However, state drinking-age policies would likely be unrelated to the personal factors that put kids at risk of drinking problems or dropping out, he said.
States also made those policy changes based on US trends at the time - mainly, the belief that with the voting age lowered to 18, the legal drinking age should drop too, Plunk said.
So it is unlikely that other events happening within states would explain the connection to high school dropout rates.
"The minimum legal drinking age changes how easy it is for a young person to get alcohol," Plunk said.
"In places where it was lowered to 18, it's likely that more high school students were able to get alcohol from their friends," Plunk said.
For certain vulnerable kids, that access might lower their chances of finishing high school.

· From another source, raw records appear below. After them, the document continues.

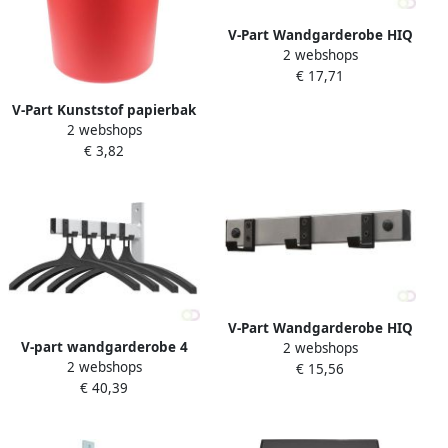
V-Part Wandgarderobe HIQ
2 webshops
5 haken
€ 17,71
V-Part Kunststof papierbak
2 webshops
18 ltr
€ 3,82
V-Part Wandgarderobe HIQ
V-part wandgarderobe 4
2 webshops
3 haken
2 webshops
haken met hangers
€ 15,56
€ 40,39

Policies that allowed 18-year-olds to buy alcohol showed a particular impact on minority students, as well as young people whose parents had drinking problems. In that latter group, the dropout rate rose by 40 per cent.
In the mid-1980s, US legislation returned the legal drinking age to 21 nationwide, researchers said.
However, there is an ongoing debate about lowering it again - largely as a way to combat clandestine binge drinking on college campuses, they said.
The argument is that college students who can legally buy alcohol at bars and restaurants will drink more responsibly.
"I think this study gives us some idea of what could happen if we lower the legal drinking age," Plunk said.
"It suggests to me that we'd see this same dropout phenomenon again," he said.
The study was published in the Journal of Studies on Alcohol and Drugs.